Peter Martins can turn out this kind of thing by the yard, and this version is no less capable and no more interesting than its predecessors. It’s far superior to the cynical sleaze of last season’s Thou Swell and to the cynical perversity of his Swan Lake , but despite all its faux intensity it’s too easy-it doesn’t begin anywhere or go anywhere, except in and out of those black curtains.
The last-and best-of the new ballets, Christopher Wheeldon’s Carnival of the Animals at City Ballet, can’t really be called empty: It’s too jam-packed. It’s set to Saint-Saëns’ much-loved suite of little pieces (the most famous was used by Fokine for Pavlova’s “The Dying Swan”), and features a text written and narrated by John Lithgow. The ballet’s framework is the story of a little boy-played with terrifying assurance by P.J. Verhoest, a flaming redhead from the School of American Ballet-who falls asleep in a big museum, presumably the Museum of Natural History, and spends the night there watching or dreaming or fantasizing about the various species he encounters.
Carnival has many clever and charming moments. Wheeldon is always intelligent and frequently witty in his work, and he’s found the right collaborator in Lithgow, whose words score high in the Dr. Seuss sweepstakes, and whose performance manages to be both carefully modulated and apparently carefree. Certainly, everyone’s favorite memory will be of Lithgow got up in matronly elephant guise, in an enormous gray dress with daring pink accents. (He’s literally a matron-a school matron.)

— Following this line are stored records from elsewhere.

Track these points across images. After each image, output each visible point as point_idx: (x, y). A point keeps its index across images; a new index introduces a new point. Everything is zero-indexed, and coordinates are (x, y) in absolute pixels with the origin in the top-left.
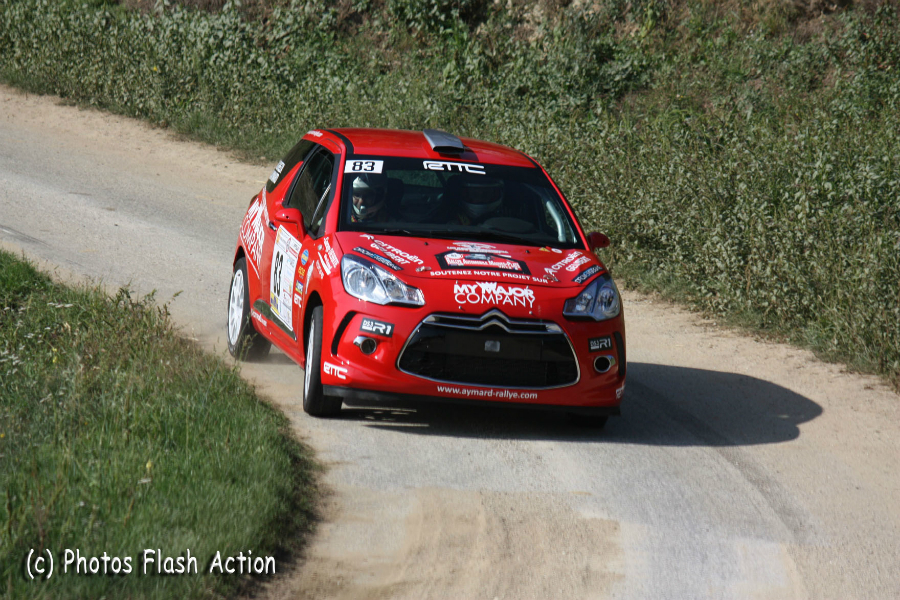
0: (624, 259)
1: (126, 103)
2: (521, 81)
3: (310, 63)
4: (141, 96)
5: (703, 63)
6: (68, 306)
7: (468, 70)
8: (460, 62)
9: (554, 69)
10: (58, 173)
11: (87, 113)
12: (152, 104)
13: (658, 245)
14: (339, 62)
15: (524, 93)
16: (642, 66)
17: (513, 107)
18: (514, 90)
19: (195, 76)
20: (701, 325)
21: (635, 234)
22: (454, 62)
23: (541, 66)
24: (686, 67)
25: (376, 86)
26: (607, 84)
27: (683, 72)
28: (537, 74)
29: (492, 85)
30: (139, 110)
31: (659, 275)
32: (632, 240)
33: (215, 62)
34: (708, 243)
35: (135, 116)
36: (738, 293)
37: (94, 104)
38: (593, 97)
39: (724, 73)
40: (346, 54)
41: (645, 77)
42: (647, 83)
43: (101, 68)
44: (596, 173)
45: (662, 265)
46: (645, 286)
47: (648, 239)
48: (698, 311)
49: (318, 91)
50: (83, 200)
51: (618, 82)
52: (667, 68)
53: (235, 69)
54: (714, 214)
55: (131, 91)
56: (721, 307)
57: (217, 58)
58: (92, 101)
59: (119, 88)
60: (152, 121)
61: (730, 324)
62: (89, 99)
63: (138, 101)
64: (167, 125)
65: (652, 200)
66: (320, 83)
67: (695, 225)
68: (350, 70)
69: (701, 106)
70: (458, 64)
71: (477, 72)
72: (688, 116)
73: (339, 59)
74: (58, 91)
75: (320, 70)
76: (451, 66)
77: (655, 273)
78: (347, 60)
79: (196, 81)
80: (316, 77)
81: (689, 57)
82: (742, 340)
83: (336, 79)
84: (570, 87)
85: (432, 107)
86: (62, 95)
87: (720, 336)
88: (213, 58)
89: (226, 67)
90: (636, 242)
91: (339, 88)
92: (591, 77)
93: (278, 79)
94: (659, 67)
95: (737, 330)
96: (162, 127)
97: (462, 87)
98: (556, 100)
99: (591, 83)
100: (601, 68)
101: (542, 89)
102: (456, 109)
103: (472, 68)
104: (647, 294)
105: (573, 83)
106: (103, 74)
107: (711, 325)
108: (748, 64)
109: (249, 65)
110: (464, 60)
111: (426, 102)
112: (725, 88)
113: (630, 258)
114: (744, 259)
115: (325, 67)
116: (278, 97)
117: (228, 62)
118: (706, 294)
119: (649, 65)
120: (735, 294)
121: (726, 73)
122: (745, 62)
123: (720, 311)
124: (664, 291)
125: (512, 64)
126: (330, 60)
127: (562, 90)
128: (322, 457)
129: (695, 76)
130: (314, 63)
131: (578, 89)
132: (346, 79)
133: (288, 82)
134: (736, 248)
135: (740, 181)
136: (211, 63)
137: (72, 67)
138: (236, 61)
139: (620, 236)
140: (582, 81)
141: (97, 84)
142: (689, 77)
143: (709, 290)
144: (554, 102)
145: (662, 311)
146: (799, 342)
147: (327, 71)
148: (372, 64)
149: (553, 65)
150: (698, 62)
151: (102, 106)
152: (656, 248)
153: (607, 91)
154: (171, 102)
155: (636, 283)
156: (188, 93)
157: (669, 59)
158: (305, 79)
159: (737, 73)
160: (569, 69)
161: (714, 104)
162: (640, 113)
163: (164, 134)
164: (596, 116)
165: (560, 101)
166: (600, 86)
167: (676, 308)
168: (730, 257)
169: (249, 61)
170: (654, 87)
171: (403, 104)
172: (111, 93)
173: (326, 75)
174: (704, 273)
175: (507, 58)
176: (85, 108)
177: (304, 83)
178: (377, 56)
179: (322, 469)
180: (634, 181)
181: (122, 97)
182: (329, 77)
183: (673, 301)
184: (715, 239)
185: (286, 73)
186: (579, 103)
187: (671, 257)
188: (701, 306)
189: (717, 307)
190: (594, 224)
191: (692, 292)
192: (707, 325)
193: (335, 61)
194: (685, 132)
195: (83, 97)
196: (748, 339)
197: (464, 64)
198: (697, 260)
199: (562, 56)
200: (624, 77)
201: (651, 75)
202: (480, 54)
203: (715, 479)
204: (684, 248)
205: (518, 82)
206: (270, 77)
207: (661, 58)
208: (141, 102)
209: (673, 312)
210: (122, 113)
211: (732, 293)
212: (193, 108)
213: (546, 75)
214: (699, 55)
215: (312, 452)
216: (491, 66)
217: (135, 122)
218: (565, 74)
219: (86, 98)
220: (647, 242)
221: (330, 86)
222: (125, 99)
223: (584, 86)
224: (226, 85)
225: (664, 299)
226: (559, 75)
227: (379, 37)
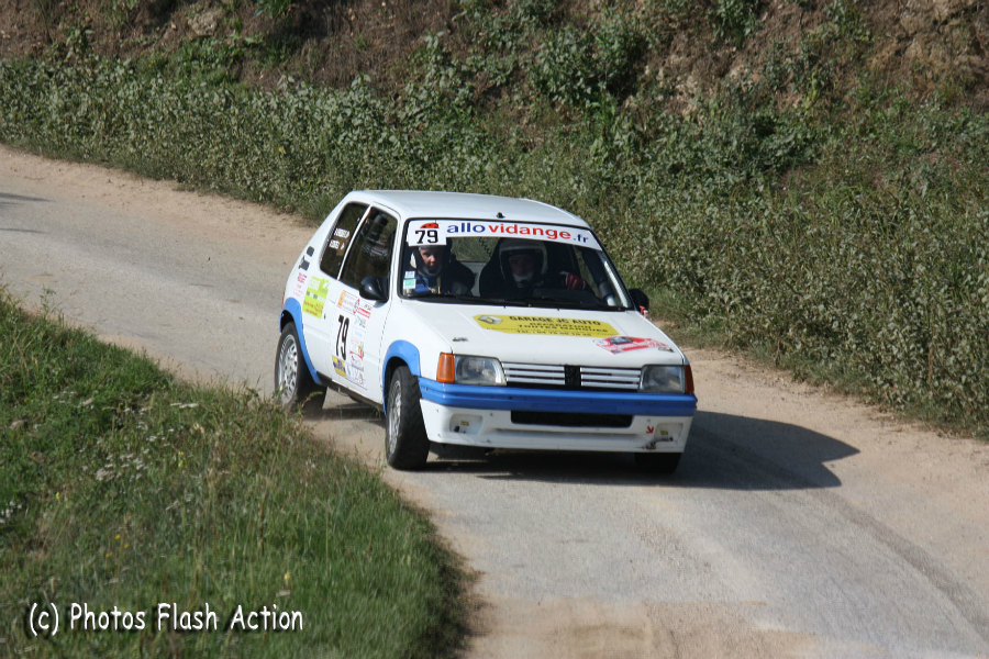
0: (791, 348)
1: (249, 187)
2: (674, 158)
3: (446, 141)
4: (265, 179)
5: (872, 135)
6: (192, 405)
7: (617, 146)
8: (608, 138)
9: (710, 144)
10: (178, 263)
11: (208, 199)
12: (276, 186)
13: (829, 333)
14: (476, 139)
15: (678, 171)
16: (806, 140)
17: (666, 186)
18: (668, 167)
19: (322, 157)
20: (878, 419)
21: (805, 321)
22: (601, 138)
23: (696, 141)
24: (854, 140)
25: (517, 166)
26: (768, 160)
27: (851, 145)
28: (691, 149)
29: (644, 161)
30: (263, 193)
31: (831, 365)
32: (800, 327)
33: (343, 141)
34: (884, 330)
35: (258, 202)
36: (918, 383)
37: (214, 189)
38: (753, 174)
39: (895, 147)
40: (484, 131)
41: (809, 152)
42: (812, 158)
43: (221, 150)
44: (760, 255)
45: (833, 355)
46: (815, 377)
47: (818, 326)
48: (874, 404)
49: (455, 172)
50: (205, 292)
51: (780, 157)
52: (833, 141)
53: (365, 149)
54: (891, 298)
55: (254, 175)
56: (899, 400)
57: (345, 137)
58: (212, 186)
59: (241, 171)
60: (277, 206)
61: (909, 418)
62: (209, 184)
63: (262, 185)
64: (292, 210)
65: (821, 284)
66: (457, 163)
67: (870, 310)
68: (489, 148)
69: (871, 183)
70: (606, 140)
71: (627, 149)
72: (858, 193)
73: (476, 136)
74: (175, 175)
75: (457, 148)
76: (598, 142)
77: (826, 364)
78: (485, 138)
79: (324, 163)
80: (452, 156)
81: (858, 130)
82: (923, 435)
83: (474, 158)
84: (728, 164)
85: (578, 187)
86: (180, 180)
87: (900, 431)
88: (341, 138)
89: (355, 147)
90: (805, 330)
91: (477, 168)
92: (750, 151)
93: (411, 159)
94: (824, 140)
95: (917, 424)
96: (288, 213)
97: (610, 165)
98: (713, 178)
99: (751, 159)
100: (761, 143)
101: (697, 166)
102: (604, 188)
103: (621, 143)
104: (818, 386)
105: (731, 159)
106: (224, 157)
107: (889, 419)
108: (922, 136)
109: (380, 145)
110: (612, 136)
111: (572, 181)
112: (897, 163)
113: (799, 347)
114: (924, 346)
115: (461, 145)
116: (412, 179)
117: (358, 141)
118: (883, 385)
119: (813, 138)
120: (914, 385)
121: (898, 146)
122: (918, 134)
123: (898, 403)
124: (836, 383)
125: (665, 139)
126: (467, 138)
127: (719, 166)
128: (471, 565)
129: (864, 151)
130: (450, 141)
131: (737, 165)
132: (485, 158)
133: (423, 162)
134: (914, 334)
135: (918, 262)
136: (339, 142)
137: (190, 150)
138: (365, 141)
139: (788, 323)
140: (740, 157)
141: (217, 167)
142: (858, 152)
143: (886, 381)
144: (711, 179)
145: (835, 404)
146: (986, 436)
147: (464, 150)
148: (513, 141)
149: (709, 140)
150: (867, 135)
151: (223, 190)
152: (827, 337)
153: (768, 167)
154: (296, 185)
155: (805, 374)
156: (315, 176)
157: (836, 132)
158: (440, 158)
159: (910, 147)
160: (727, 143)
161: (885, 180)
162: (805, 191)
163: (290, 220)
164: (758, 194)
165: (717, 178)
166: (761, 162)
167: (850, 401)
168: (908, 344)
169: (380, 140)
170: (820, 162)
171: (548, 184)
172: (233, 177)
173: (463, 154)
174: (880, 362)
175: (658, 133)
176: (205, 194)
177: (439, 163)
178: (518, 133)
179: (473, 578)
180: (801, 264)
181: (245, 181)
182: (466, 156)
183: (847, 393)
184: (891, 325)
185: (420, 152)
186: (737, 180)
187: (843, 346)
188: (877, 399)
189: (895, 399)
190: (758, 311)
191: (867, 384)
192: (884, 419)
193: (471, 139)
194: (855, 211)
195: (202, 182)
196: (929, 434)
197: (612, 140)
198: (871, 348)
199: (719, 130)
200: (786, 151)
201: (816, 150)
202: (630, 130)
203: (901, 586)
204: (857, 336)
205: (671, 159)
206: (403, 156)
207: (826, 131)
208: (265, 186)
209: (846, 406)
210: (244, 199)
211: (911, 384)
212: (320, 191)
213: (702, 151)
214: (868, 127)
215: (461, 561)
216: (641, 141)
217: (259, 208)
218: (723, 149)
219: (206, 183)
220: (818, 329)
221: (468, 166)
222: (248, 183)
223: (743, 162)
224: (355, 166)
225: (836, 391)
226: (716, 151)
227: (519, 112)
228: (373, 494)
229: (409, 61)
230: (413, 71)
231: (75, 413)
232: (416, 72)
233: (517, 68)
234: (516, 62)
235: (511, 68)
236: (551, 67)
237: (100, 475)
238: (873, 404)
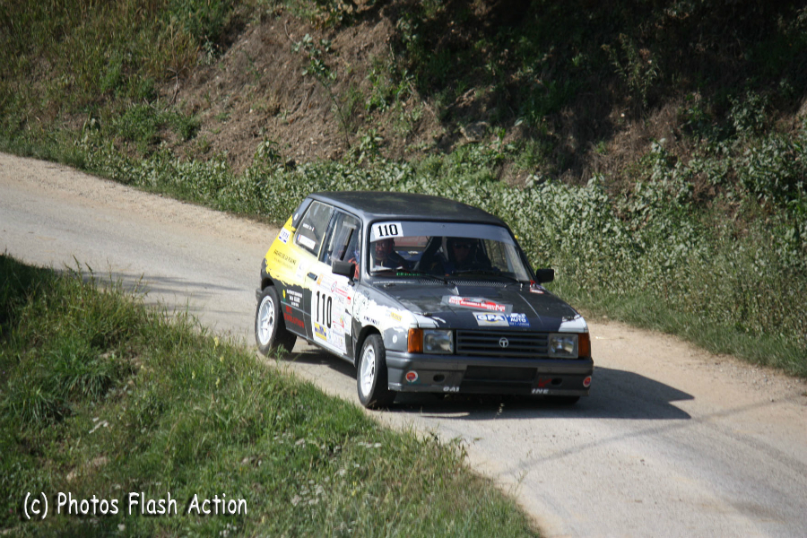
109: (604, 234)
227: (731, 207)
229: (640, 163)
230: (643, 171)
232: (646, 173)
233: (731, 169)
234: (730, 165)
235: (726, 169)
236: (756, 169)
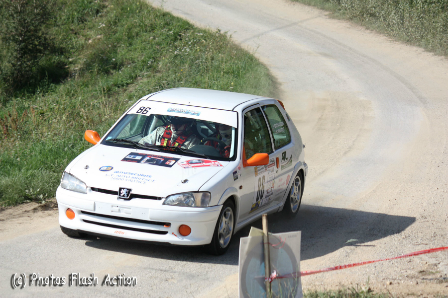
6: (201, 34)
20: (389, 40)
21: (369, 13)
31: (376, 25)
34: (391, 16)
45: (377, 22)
46: (372, 28)
47: (373, 14)
61: (397, 41)
82: (402, 45)
87: (395, 44)
90: (369, 15)
95: (401, 42)
104: (372, 31)
107: (392, 41)
113: (367, 20)
114: (402, 20)
123: (395, 36)
124: (378, 30)
128: (280, 80)
134: (399, 17)
139: (364, 13)
143: (392, 30)
145: (377, 36)
146: (419, 46)
152: (375, 17)
167: (381, 35)
168: (398, 20)
174: (390, 25)
179: (280, 84)
183: (380, 33)
184: (393, 15)
187: (380, 20)
188: (389, 35)
190: (356, 9)
191: (386, 30)
196: (404, 45)
198: (388, 21)
204: (384, 17)
209: (381, 37)
215: (277, 79)
225: (378, 32)
228: (252, 60)
231: (168, 35)
237: (176, 53)
238: (387, 36)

There are other happy inventions: Rachel Rutherford and Pascale van Kipnis as matching turtles (their parasols are their shells), perching and preening on a bench; Arch Higgins as a very human baboon; and, most effective of all, a scene (“Cuckoo”) in which Kyra Nichols, as a distraught mother, waits for news of her missing child. I didn’t recognize her at first, and kept wondering who this extraordinary dramatic actress might be. I should have known.
Carnival ‘s story fits the music, and it’s ingenious enough to keep you watching. The problem lies in the music itself: The individual pieces are so short that Wheeldon is limited in what he can do with them. The less interesting sections-group work for various batches of fluttering birds and scurrying rodents-seem like quick filler; the more ambitious sections don’t have enough time to expand: They’re over just when you want them to keep going. Despite the efforts of Lithgow and Verhoest to bind it together, the ballet breaks apart into a series of skits. But beggars can’t be choosers: The inventiveness of Carnival of the Animals makes it fun to see, at least once.